Figure 1: The df command shows that the / (root) and /home directories show the same size and usage as well as the same device special file.

Which Distros Use BtrFS?

Now that I’ve converted one of my systems to BtrFS and am in the process of stress-testing, this seems to be a good time to explore why some distributions offer it as an option or even make it the default filesystem. This list contains only a few of those but it does give you a good idea of its level of acceptance with the more popular mainstream distros.

• Oracle Linux
• SUSE Linux Enterprise Server
• Fedora — all spins and editions except Server
• AlmaLinux
• Linux Mint
• Ubuntu

However, many distros still use other default filesystems, and one of the EXT versions seems to be the most common. One of the most notable exceptions to this conversion to BtrFS is Red Hat Enterprise Linux. RHEL did include it as an experimental option for a couple releases, but has removed all support for BtrFS in release 8. RHEL currently uses the XFS filesystem as its default while continuing to offer EXT4 as an option.

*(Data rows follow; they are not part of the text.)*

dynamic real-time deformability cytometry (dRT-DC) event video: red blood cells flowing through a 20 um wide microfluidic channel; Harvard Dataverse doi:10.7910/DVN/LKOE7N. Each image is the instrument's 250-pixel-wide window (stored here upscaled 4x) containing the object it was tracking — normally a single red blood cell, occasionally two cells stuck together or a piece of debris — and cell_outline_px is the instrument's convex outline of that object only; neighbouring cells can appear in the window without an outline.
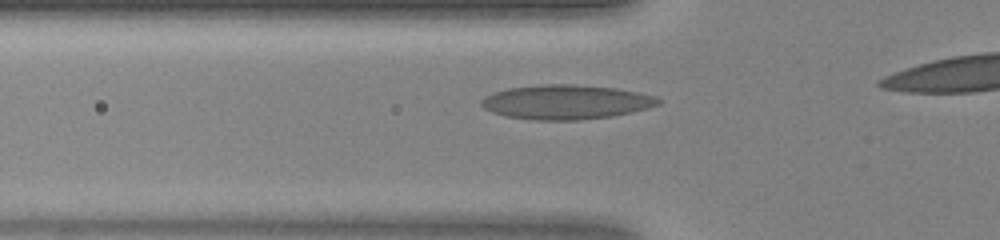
{"species": "human", "species_latin": "Homo sapiens", "temperature_condition": "warm", "stored_images_in_passage": 35, "camera_frame_rate_fps": 3000, "um_per_image_px": 0.085, "donor": {"sex": "female"}, "frame": {"image": 1, "passage_image": 10, "time_ms": 3.0, "image_size_px": [1000, 240], "cell_outline_px": [[660, 104], [648, 108], [612, 116], [580, 120], [532, 120], [504, 116], [492, 112], [484, 108], [480, 104], [480, 100], [484, 96], [492, 92], [508, 88], [544, 84], [572, 84], [616, 88], [656, 96], [660, 100]], "centroid_in_image_um": [48.06, 8.67], "position_along_channel_um": 77.7, "area_um2": 35.6}}
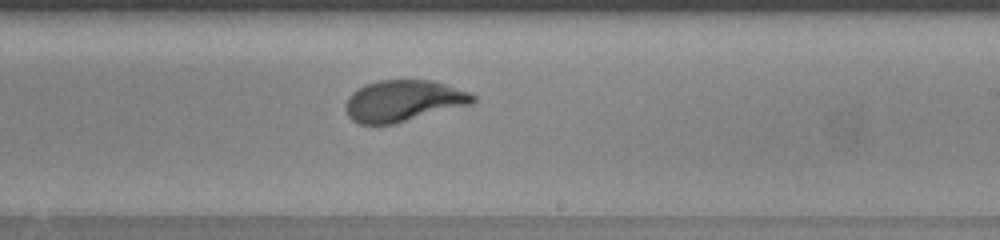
{"frame": {"image": 2, "passage_image": 22, "time_ms": 7.0, "image_size_px": [1000, 240], "cell_outline_px": [[476, 100], [472, 104], [396, 124], [360, 124], [352, 120], [348, 116], [344, 108], [348, 96], [352, 92], [364, 84], [380, 80], [432, 80], [468, 92], [476, 96]], "centroid_in_image_um": [34.26, 8.58], "position_along_channel_um": 254.7, "area_um2": 30.87}}
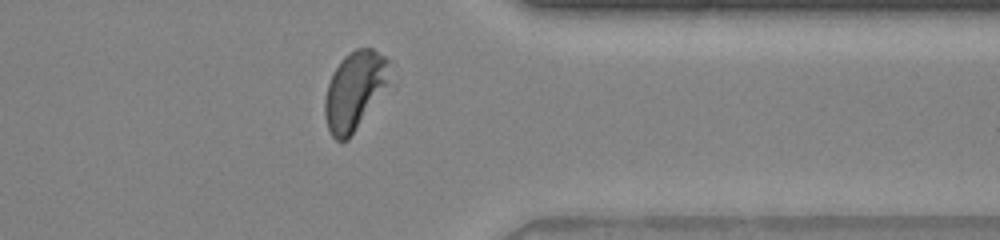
{"frame": {"image": 3, "passage_image": 31, "time_ms": 10.0, "image_size_px": [1000, 240], "cell_outline_px": [[392, 60], [388, 80], [348, 140], [336, 140], [332, 136], [328, 128], [324, 116], [324, 100], [328, 84], [332, 72], [340, 60], [348, 52], [356, 48], [372, 48]], "centroid_in_image_um": [30.1, 7.63], "position_along_channel_um": 381.3, "area_um2": 29.07}}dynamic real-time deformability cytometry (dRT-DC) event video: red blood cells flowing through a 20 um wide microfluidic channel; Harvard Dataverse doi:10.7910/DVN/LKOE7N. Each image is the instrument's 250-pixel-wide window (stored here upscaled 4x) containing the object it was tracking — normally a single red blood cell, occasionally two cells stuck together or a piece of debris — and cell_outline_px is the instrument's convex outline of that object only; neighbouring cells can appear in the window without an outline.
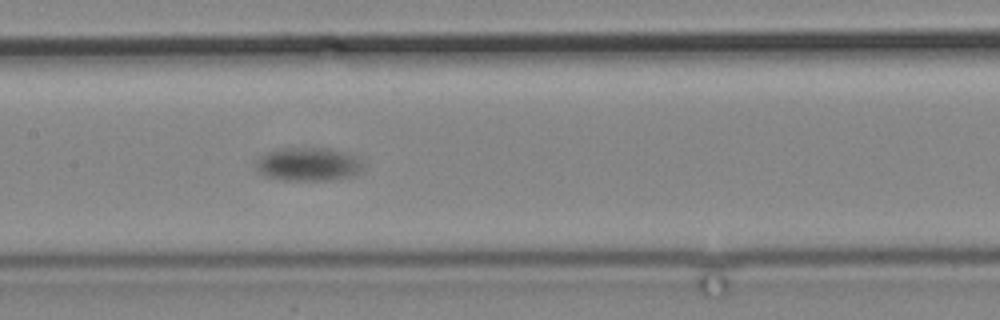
{"species": "common noctule bat (a hibernating species)", "species_latin": "Nyctalus noctula", "temperature_condition": "cold", "stored_images_in_passage": 15, "camera_frame_rate_fps": 3000, "um_per_image_px": 0.085, "animal": {"sex": "male", "body_mass_g": 19.2, "forearm_length_mm": 51.8}, "frame": {"image": 1, "passage_image": 15, "time_ms": 18.333, "image_size_px": [1000, 320], "cell_outline_px": [[364, 168], [360, 172], [352, 176], [328, 180], [288, 180], [264, 176], [256, 172], [256, 160], [260, 156], [268, 152], [284, 148], [328, 148], [344, 152], [356, 156], [360, 160]], "centroid_in_image_um": [26.19, 13.96], "position_along_channel_um": 181.2, "area_um2": 20.92}}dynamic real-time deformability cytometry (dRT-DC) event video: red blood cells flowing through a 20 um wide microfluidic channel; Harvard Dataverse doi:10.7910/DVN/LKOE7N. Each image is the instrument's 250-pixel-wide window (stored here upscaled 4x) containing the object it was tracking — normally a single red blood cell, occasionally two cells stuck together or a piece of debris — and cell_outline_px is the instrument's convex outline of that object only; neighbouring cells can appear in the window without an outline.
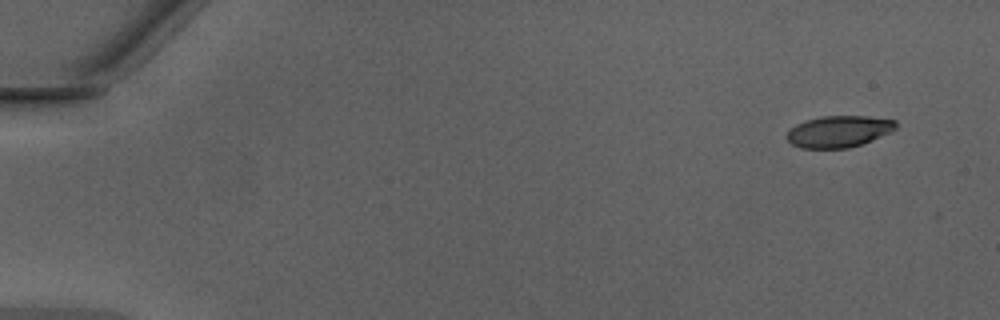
{"species": "Egyptian fruit bat (a non-hibernating species)", "species_latin": "Rousettus aegyptiacus", "temperature_condition": "warm", "stored_images_in_passage": 11, "camera_frame_rate_fps": 3000, "um_per_image_px": 0.085, "animal": {"sex": "male"}, "frame": {"image": 1, "passage_image": 1, "time_ms": 0.0, "image_size_px": [1000, 320], "cell_outline_px": [[896, 128], [892, 132], [864, 144], [848, 148], [800, 148], [792, 144], [784, 136], [796, 124], [804, 120], [820, 116], [868, 116], [896, 120]], "centroid_in_image_um": [71.31, 11.17], "position_along_channel_um": 13.7, "area_um2": 20.35}}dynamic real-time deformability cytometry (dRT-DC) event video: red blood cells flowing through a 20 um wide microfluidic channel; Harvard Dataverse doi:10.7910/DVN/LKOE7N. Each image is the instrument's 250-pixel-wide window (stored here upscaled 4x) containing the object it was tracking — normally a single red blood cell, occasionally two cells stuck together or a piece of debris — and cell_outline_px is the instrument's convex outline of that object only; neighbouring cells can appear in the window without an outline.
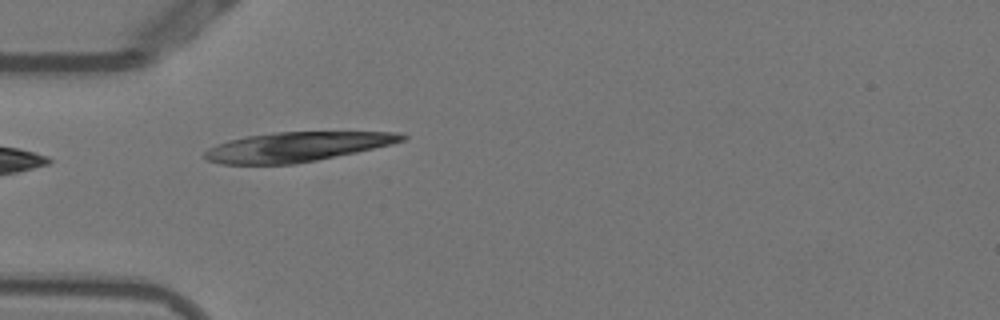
{"species": "Egyptian fruit bat (a non-hibernating species)", "species_latin": "Rousettus aegyptiacus", "temperature_condition": "warm", "stored_images_in_passage": 4, "camera_frame_rate_fps": 3000, "um_per_image_px": 0.085, "animal": {"sex": "female"}, "frame": {"image": 1, "passage_image": 1, "time_ms": 0.0, "image_size_px": [1000, 320], "cell_outline_px": [[408, 136], [404, 140], [392, 144], [356, 152], [316, 160], [292, 164], [220, 164], [208, 160], [204, 156], [204, 152], [208, 148], [216, 144], [228, 140], [248, 136], [272, 132], [400, 132]], "centroid_in_image_um": [25.21, 12.47], "position_along_channel_um": 59.8, "area_um2": 33.81}}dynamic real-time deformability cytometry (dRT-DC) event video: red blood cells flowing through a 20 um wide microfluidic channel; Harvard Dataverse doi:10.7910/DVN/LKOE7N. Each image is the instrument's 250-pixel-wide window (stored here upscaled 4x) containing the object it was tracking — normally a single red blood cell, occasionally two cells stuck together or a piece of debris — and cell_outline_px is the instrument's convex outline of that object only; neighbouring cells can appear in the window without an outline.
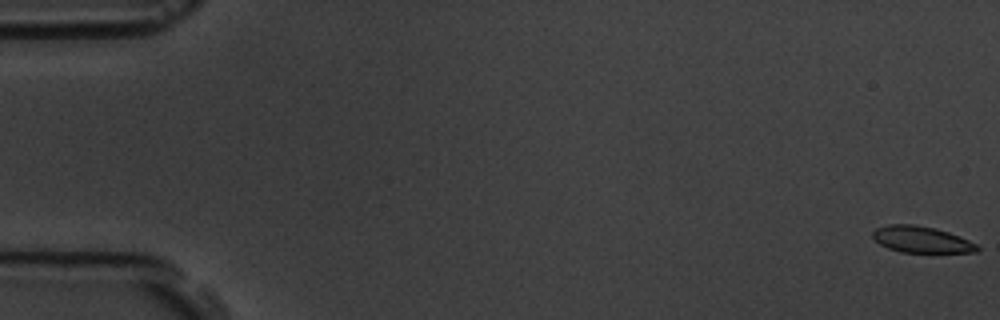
{"species": "common noctule bat (a hibernating species)", "species_latin": "Nyctalus noctula", "temperature_condition": "room temperature", "stored_images_in_passage": 57, "camera_frame_rate_fps": 3000, "um_per_image_px": 0.085, "animal": {"sex": "male", "body_mass_g": 19.5, "forearm_length_mm": 54.6}, "frame": {"image": 1, "passage_image": 1, "time_ms": 0.0, "image_size_px": [1000, 320], "cell_outline_px": [[980, 248], [976, 252], [900, 252], [888, 248], [880, 244], [872, 236], [872, 232], [876, 228], [888, 224], [916, 224], [936, 228], [960, 236], [976, 244]], "centroid_in_image_um": [78.3, 20.34], "position_along_channel_um": 6.7, "area_um2": 16.07}}
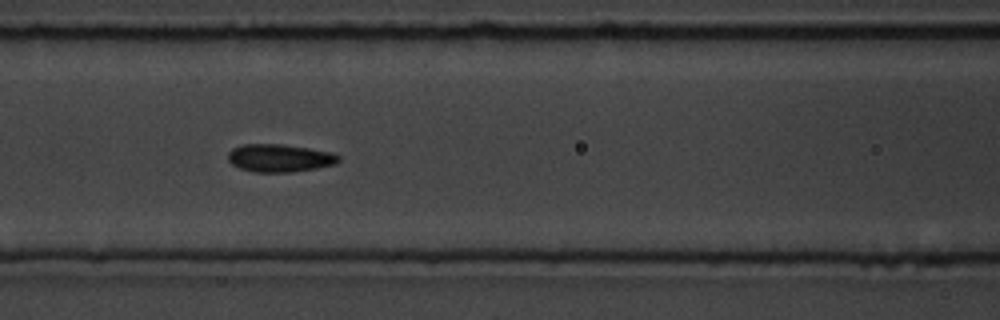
{"frame": {"image": 2, "passage_image": 25, "time_ms": 8.0, "image_size_px": [1000, 320], "cell_outline_px": [[340, 160], [336, 164], [316, 168], [292, 172], [256, 172], [240, 168], [232, 164], [228, 160], [228, 152], [232, 148], [244, 144], [280, 144], [308, 148], [332, 152], [340, 156]], "centroid_in_image_um": [23.77, 13.43], "position_along_channel_um": 142.8, "area_um2": 17.92}}
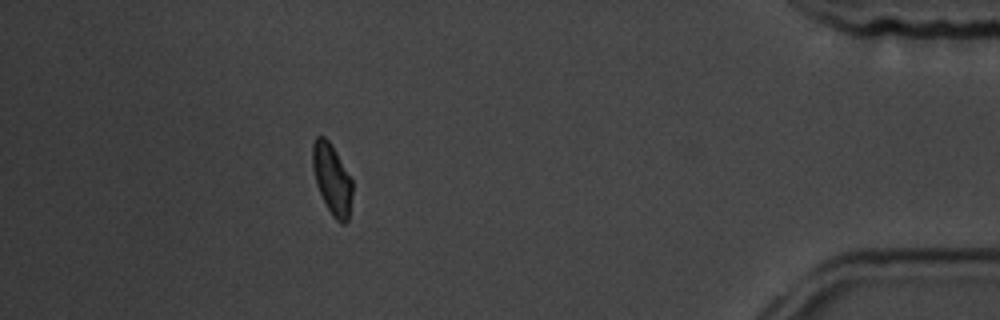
{"frame": {"image": 3, "passage_image": 51, "time_ms": 16.667, "image_size_px": [1000, 320], "cell_outline_px": [[352, 196], [348, 220], [344, 224], [340, 224], [332, 216], [316, 184], [312, 168], [312, 144], [316, 136], [324, 136], [328, 140], [336, 152], [352, 180]], "centroid_in_image_um": [28.21, 15.23], "position_along_channel_um": 407.0, "area_um2": 16.3}, "authors_computed_cell_mechanics": {"area_um2": 17.051, "velocity_mm_per_s": 3.6453, "shape_relaxation_time_tau1_ms": 2.9805, "shape_relaxation_time_tau2_ms": 1.9931, "deformation_change_tau1": 0.1008, "deformation_change_tau2": 0.06}}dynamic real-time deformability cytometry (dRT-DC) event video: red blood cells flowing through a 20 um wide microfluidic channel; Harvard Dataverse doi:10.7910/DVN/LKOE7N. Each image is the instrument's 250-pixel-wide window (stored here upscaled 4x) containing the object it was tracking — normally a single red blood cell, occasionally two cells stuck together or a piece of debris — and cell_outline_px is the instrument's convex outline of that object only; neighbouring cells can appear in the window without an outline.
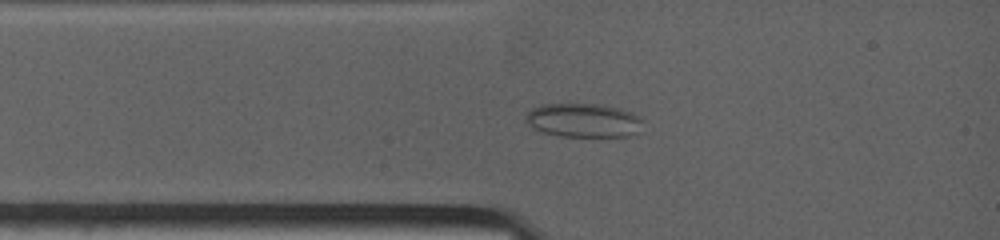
{"species": "common noctule bat (a hibernating species)", "species_latin": "Nyctalus noctula", "temperature_condition": "warm", "stored_images_in_passage": 6, "camera_frame_rate_fps": 4500, "um_per_image_px": 0.085, "animal": {"sex": "female", "body_mass_g": 19.0, "forearm_length_mm": 53.3}, "frame": {"image": 1, "passage_image": 3, "time_ms": 1.556, "image_size_px": [1000, 240], "cell_outline_px": [[640, 132], [628, 136], [560, 136], [544, 132], [528, 124], [524, 120], [524, 116], [532, 108], [544, 104], [600, 104], [620, 108], [632, 112], [640, 120]], "centroid_in_image_um": [49.57, 10.22], "position_along_channel_um": 35.4, "area_um2": 22.95}}
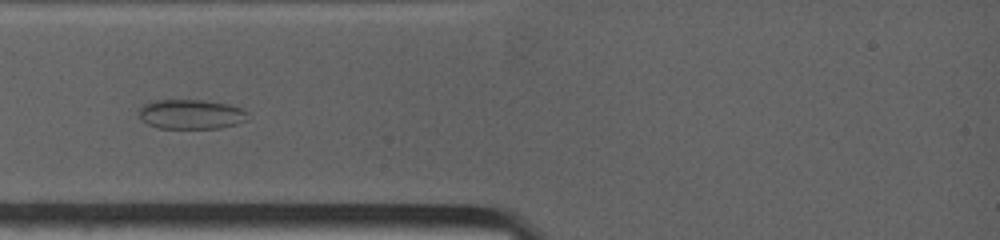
{"frame": {"image": 2, "passage_image": 4, "time_ms": 2.444, "image_size_px": [1000, 240], "cell_outline_px": [[248, 120], [236, 124], [220, 128], [160, 128], [148, 124], [140, 120], [140, 108], [144, 104], [156, 100], [204, 100], [228, 104], [240, 108], [248, 112]], "centroid_in_image_um": [16.26, 9.71], "position_along_channel_um": 68.7, "area_um2": 18.79}}
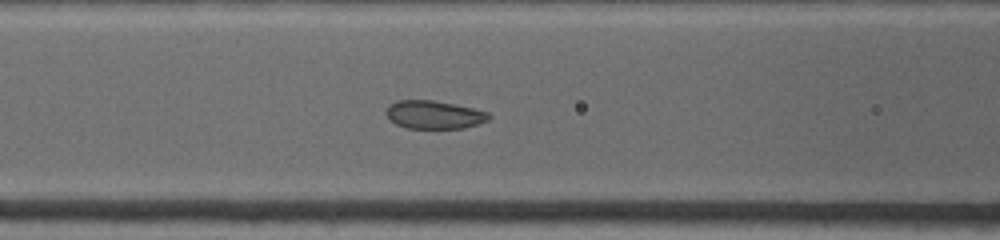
{"frame": {"image": 3, "passage_image": 6, "time_ms": 4.0, "image_size_px": [1000, 240], "cell_outline_px": [[492, 116], [488, 120], [480, 124], [464, 128], [408, 128], [396, 124], [388, 120], [384, 112], [388, 104], [396, 100], [432, 100], [472, 108], [488, 112]], "centroid_in_image_um": [36.85, 9.75], "position_along_channel_um": 129.7, "area_um2": 17.05}}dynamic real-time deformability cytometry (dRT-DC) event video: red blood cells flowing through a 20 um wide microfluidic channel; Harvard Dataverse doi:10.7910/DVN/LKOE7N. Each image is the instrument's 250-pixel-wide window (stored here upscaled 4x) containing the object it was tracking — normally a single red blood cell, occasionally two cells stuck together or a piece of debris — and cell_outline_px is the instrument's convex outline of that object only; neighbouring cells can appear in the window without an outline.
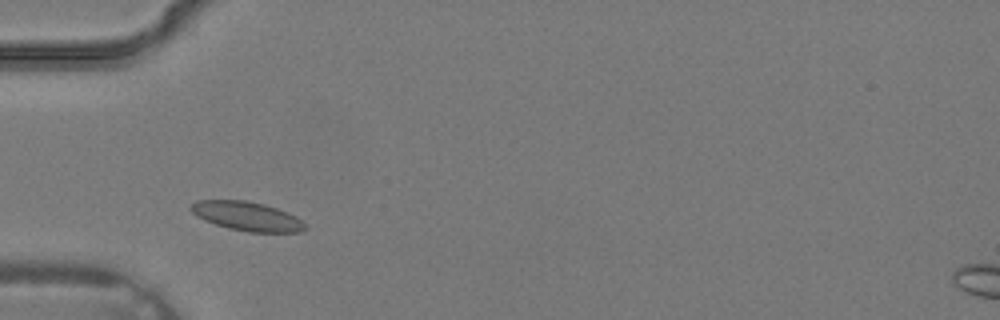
{"species": "common noctule bat (a hibernating species)", "species_latin": "Nyctalus noctula", "temperature_condition": "warm", "stored_images_in_passage": 29, "camera_frame_rate_fps": 3000, "um_per_image_px": 0.085, "animal": {"sex": "male", "body_mass_g": 19.2, "forearm_length_mm": 51.8}, "frame": {"image": 1, "passage_image": 4, "time_ms": 1.0, "image_size_px": [1000, 320], "cell_outline_px": [[308, 228], [300, 232], [248, 232], [228, 228], [204, 220], [196, 216], [188, 208], [196, 200], [244, 200], [264, 204], [288, 212], [296, 216]], "centroid_in_image_um": [20.98, 18.38], "position_along_channel_um": 64.0, "area_um2": 19.36}}
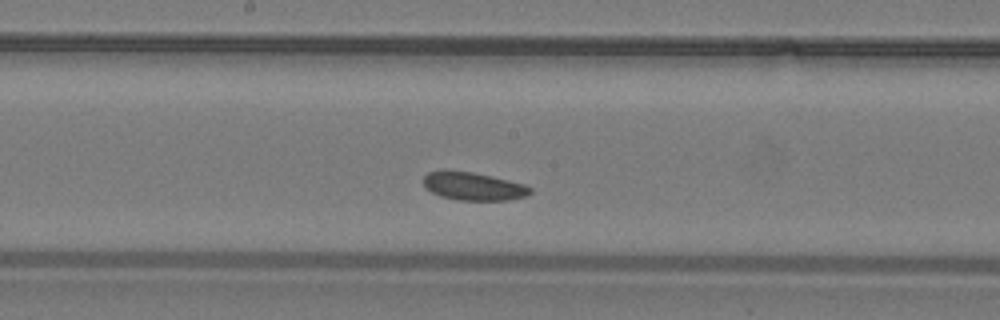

What Does This All Mean to Users?

As a user myself, BtrFS means a simpler filesystem metadata structure and a simpler installation with fewer entries and choices to make. Because all of the available data blocks on a storage device are a single pool, I don’t need to worry about one volume or partition filling up if I didn’t make it large enough; storage can be allocated to any directory or partition on the filesystem. New devices can be added to a volume as they’re needed.

Just remember that BtrFS does not change the Linux Filesystem Hierarchical Standard (FHS). All of the same directories are present and store the same types of data as ever.